Cold Spring Harbor Laboratory Professor Anthony Zador has taken the next step in his quest to solve exactly how the brain is wired.
Zador, a neuroscientist whose lab studies how the brain’s circuitry mediates and controls complex behaviors, set out about 10 years ago to map three pillars of brain function: connectivity, gene expression, and physiological activity. Because the technology didn’t exist to effectively do that, his team developed MAPseq, a technique used to map the connections of different brain cells and gain a better understanding of how they interact with each other. Over the years, Zador and his lab continued to improve the technique.
In a study published in the latest issue of Cell, Zador’s lab, led by Xiaoyin Chen, a postdoctoral fellow and the first author on the paper, introduces BARseq, the next generation of MAPseq. The new technology can be used to expand the brain map by accurately pinpointing the location of a neuron. This allows BARseq to determine not only a neuron’s connections, but also its pattern of gene expression and its physiological activity, two pieces of the puzzle MAPseq couldn’t handle.
“The brain is basically a circuit. It’s a bunch of neurons connected to one another,” Zador said. “In order to make progress in neuroscience, we have to actually be able to understand how those neurons are connected to one another, and ideally to be able to relate them to other aspects of neural function, like gene expression and neuronal activity.”
BARseq is designed to help researchers move closer to that goal. It’s based on the same concept as MAPseq, with several important upgrades.
The researchers used MAPseq to tag each neuron with a unique barcode comprised of genetic sequences. By following those tags across the brain, they can see where the neurons send messages and then map the pathways those signals form between different areas of the brain. This is called brain connectivity.

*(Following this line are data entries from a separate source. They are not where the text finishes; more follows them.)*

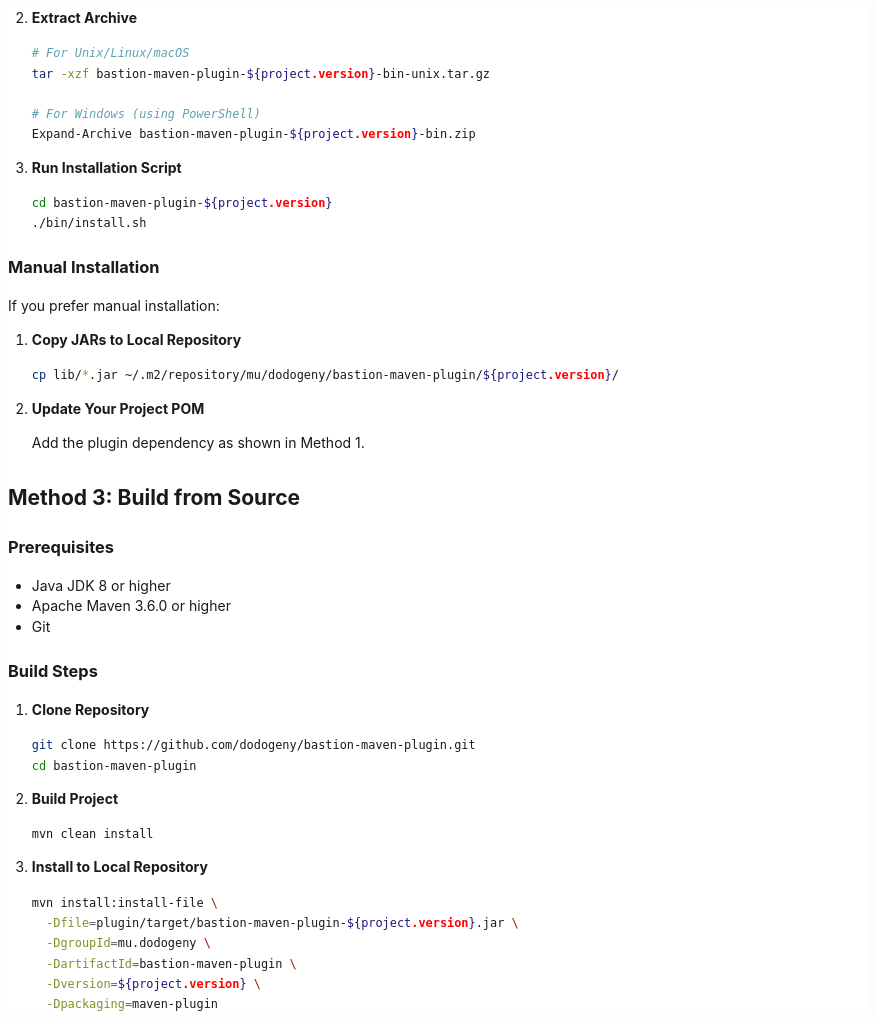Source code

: 2. **Extract Archive**

   ```bash
   # For Unix/Linux/macOS
   tar -xzf bastion-maven-plugin-${project.version}-bin-unix.tar.gz
   
   # For Windows (using PowerShell)
   Expand-Archive bastion-maven-plugin-${project.version}-bin.zip
   ```

3. **Run Installation Script**

   ```bash
   cd bastion-maven-plugin-${project.version}
   ./bin/install.sh
   ```

### Manual Installation

If you prefer manual installation:

1. **Copy JARs to Local Repository**

   ```bash
   cp lib/*.jar ~/.m2/repository/mu/dodogeny/bastion-maven-plugin/${project.version}/
   ```

2. **Update Your Project POM**

   Add the plugin dependency as shown in Method 1.

## Method 3: Build from Source

### Prerequisites

- Java JDK 8 or higher
- Apache Maven 3.6.0 or higher
- Git

### Build Steps

1. **Clone Repository**

   ```bash
   git clone https://github.com/dodogeny/bastion-maven-plugin.git
   cd bastion-maven-plugin
   ```

2. **Build Project**

   ```bash
   mvn clean install
   ```

3. **Install to Local Repository**

   ```bash
   mvn install:install-file \
     -Dfile=plugin/target/bastion-maven-plugin-${project.version}.jar \
     -DgroupId=mu.dodogeny \
     -DartifactId=bastion-maven-plugin \
     -Dversion=${project.version} \
     -Dpackaging=maven-plugin
   ```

The problem with MAPseq was that the process of tagging the neurons—where the brain cells had to be mixed together, separated and then tagged—resulted in poor spatial resolution. The process produced a blurry map that made it difficult for the researchers to see how a neuron was connected to a particular pillar, such as gene expression. The low resolution also prevented researchers from pinpointing exactly where in the brain the neuron was located.
BARseq solves that problem by allowing researchers to tag and sequence the neurons in situ, or in their original form and location on the brain. “So basically, you can see exactly where the neurons are when we sequence the barcodes,” said Chen.
The team used BARseq to map the connections of 3,579 neurons in the auditory cortex of the mouse brain. Matching connectivity patterns to gene expression allows scientists to characterize different cell types and define their specific functions in the brain. It could prove to be a valuable tool for studying how neural circuits are formed.
“If we could have a complete wiring diagram, a map, that would provide a foundation for understanding thought, consciousness, decision making and how those go awry in neuropsychiatric disorders like autism, schizophrenia, depression, OCD,” Zador said.
BARseq, like its predecessor, is far less expensive, labor-intensive and time-consuming than current mapping technologies. His lab used it to map up to tens of thousands of neurons per animal in a few weeks at a relatively low cost.
The team is now refining BARseq to achieve synaptic resolution for even clearer and more accurate mapping. While BARseq can pinpoint exactly where a neural connection begins, it can only provide a close estimate of where it ends.
“Right now, I can tell you where a neuron sends its axons, but I can’t tell you exactly which neurons it’s forming synapses with,” said Zador. “We still don’t have enough spatial resolution at the destination. But we’re working on it.”